31/3/20

Rafael Berrio: adiós a la bohemia



No hay consuelo. Se fue Rafael Berrio y algunos nos quedamos en silencio. Víctima de un cáncer, hasta en eso fue a contracorriente. Mientras lloramos a los muertos por la última pandemia global él se muere de la más vieja de todas, de aquella que los periódicos omiten en sus titulares, de la que nadie quiere hablar por miedo a tentar a la bicha. Y es que Berrio siempre fue así.

Venerado por muchos de sus compañeros de gremio, no sería hasta el otoño de su vida cuando empezaría a recoger los frutos de una vida dedicada a la composición. Sin muchos alardeos, eso sí. Su figura nunca pasó del boca a boca, del círculo de enterados que intercambiaban sus discos como si se tratara de material de contrabando. Quizás por ello le colocaron el sambenito de poeta maldito. Él, no se sabe muy bien si por educación o por humildad, se lo tomaba a sorna. Seguía con su idea de componer una zarzuela de tocador o una canción sencilla, armada con apenas unas pocas palabras sacadas de un libro de Pío Baroja o Ciorán.

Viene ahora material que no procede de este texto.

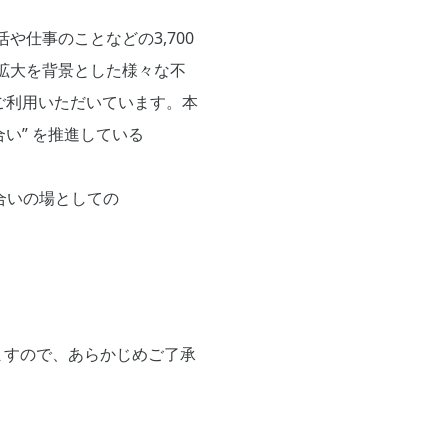
や仕事のことなどの3,700
拡大を背景とした様々な不
ご利用いただいています。本
い” を推進している
合いの場としての
ますので、あらかじめご了承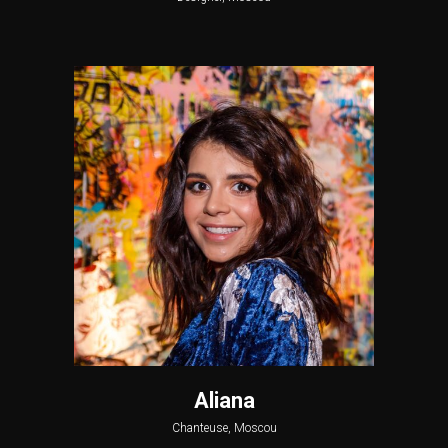
Aliana
Chanteuse, Moscou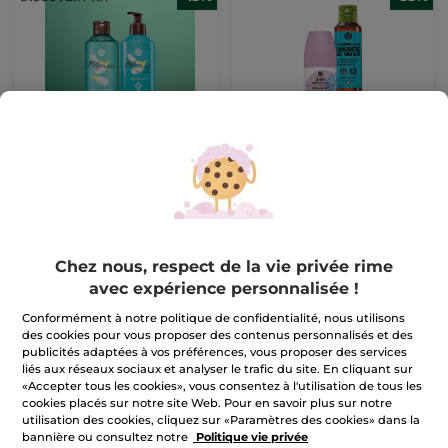
Set Corps & douche -
Set Voyage Fraîcheur &
Monoï
Monoï
(2470)
(1)
Pour
Pour
12,99 €
9,99 €
comparaison prix
comparaison prix
tarif: 14,98 €
tarif: 14,89 €
Chez nous, respect de la vie privée rime
AJOUTER AU
AJOUTER AU
avec expérience personnalisée !
PANIER
PANIER
Conformément à notre politique de confidentialité, nous utilisons
des cookies pour vous proposer des contenus personnalisés et des
-34%
publicités adaptées à vos préférences, vous proposer des services
liés aux réseaux sociaux et analyser le trafic du site. En cliquant sur
«Accepter tous les cookies», vous consentez à l'utilisation de tous les
cookies placés sur notre site Web. Pour en savoir plus sur notre
utilisation des cookies, cliquez sur «Paramètres des cookies» dans la
bannière ou consultez notre
Politique vie privée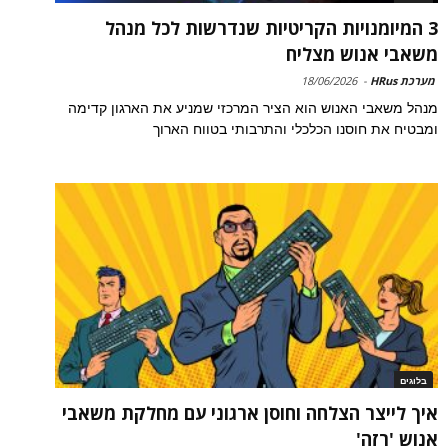
3 המיומנויות הקריטיות שנדרשות לכל מנהל
משאבי אנוש מצליח
מערכת HRus
-
18/06/2026
מנהל משאבי האנוש הוא הציר המרכזי שמניע את הארגון קדימה
ומבטיח את חוסנו הכלכלי והתרבותי בטווח הארוך
בלוגים
איך לייצר הצלחה וחוסן ארגוני עם מחלקת משאבי
אנוש 'רזה'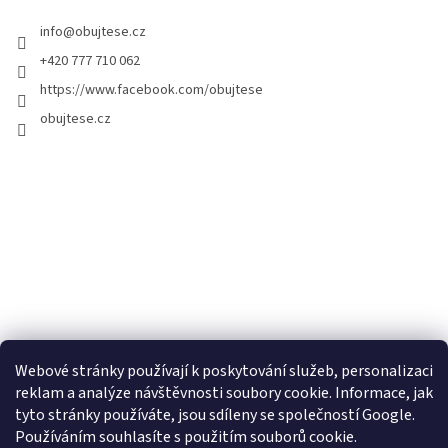
info
@
obujtese.cz
+420 777 710 062
https://www.facebook.com/obujtese
obujtese.cz
Webové stránky používají k poskytování služeb, personalizaci
reklam a analýze návštěvnosti soubory cookie. Informace, jak
tyto stránky používáte, jsou sdíleny se společností Google.
Používáním souhlasíte s použitím souborů cookie.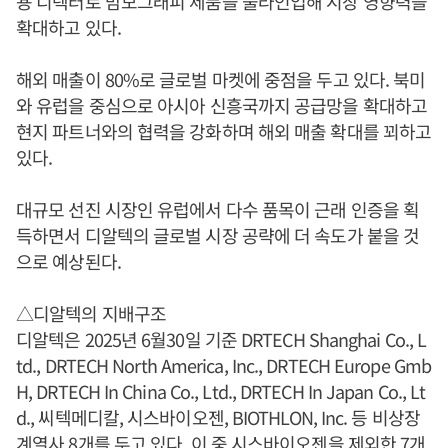
용 디텍터로 맘모그래피 제품을 풀라인업해 시장 영향력을
확대하고 있다.
해외 매출이 80%로 글로벌 마켓에 중점을 두고 있다. 북미
와 유럽을 중심으로 아시아 신흥국까지 공급망을 확대하고
현지 파트너와의 협력을 강화하며 해외 매출 확대를 꾀하고
있다.
대규모 선진 시장인 유럽에서 다수 품목이 근래 인증을 획
득하면서 디알텍의 글로벌 시장 공략에 더 속도가 붙을 것
으로 예상된다.
△디알텍의 지배구조
디알텍은 2025년 6월30일 기준 DRTECH Shanghai Co., L
td., DRTECH North America, Inc., DRTECH Europe Gmb
H, DRTECH In China Co., Ltd., DRTECH In Japan Co., Lt
d., 씨텍메디칼, 시스바이오젠, BIOTHLON, Inc. 등 비상장
계열사 8개를 두고 있다. 이 중 시스바이오젠을 제외한 7개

Donostiarra de nacimiento, participó de alguna manera en los vaivenes musicales que inundaron el panorama vasco y nacional en las últimas décadas. Formado en la escuela new-wave, nunca le hizo ascos a la belleza de una canción pop y luminosa y compuso alguna que terminaría apareciendo en las listas de éxitos, aunque nunca bajo su nombre. Él prefirió mantener esa carrera guadianesca, siempre independiente, intermitente quizás, pero brillante siempre que lograba dar frutos en forma de disco. La paciencia siempre fue una de sus virtudes.

Al menos hasta que llegó a la madurez y decidió pisar el acelerador. Con cuatro álbumes en la última década, su nombre comenzó a aparecer en las listas de críticos del mundillo. Curioso teniendo en cuenta Diarios y 1971, aquellos dos discos de color sepia de comienzos de los dosmildiez, vestían ropajes de chanson francesa y bohemia de diván. Demodé, que diría el propio Berrio. Sin embargo había algo en las letras del vasco que mantenían el nervio al que nos tenía acostumbrados. Canciones como Santos Mártires Yonkis o La Alegría de Vivir se convertirían en imprescindibles en sus esporádicos recitales en vivo.

Con Paradoja, editado en 2015, volvería la formación guitarra-bajo-batería. Álbum eminentemente eléctrico, su existencialismo de piel rockera le emparejaba con tipos como Lou Reed. Vibrante en su disección de la naturaleza humana, fue elegido mejor disco nacional en alguna revista del ramo. Quizás por ello para la continuación Berrio decidió bajarse del burro. Niño Futuro, a la postre su último trabajo, endulzaba el envoltorio de Paradoja. Al menos en lo melódico. Los textos del donostiarra permanecían afilados, certeros en su brillantez.

Podríamos decir que con él se va una especie en el panorama nacional. Aunque él nunca aspiró a tal cosa. Practicó la figura del intelectual sin caer en lo relamido o lo sabiondo. Su perfil basculaba entre el bonvivant amante de los placeres más terrenales y la frugalidad del monje benedictino. Parecía escoger cada una de sus palabras como si de ello dependiera el mundo. Y al mismo tiempo siempre permaneció humilde, consciente de que su profesión, la de compositor de textos y canciones, era menor, quizás superflua para muchos. Sus canciones hacían del mundo un lugar más habitable.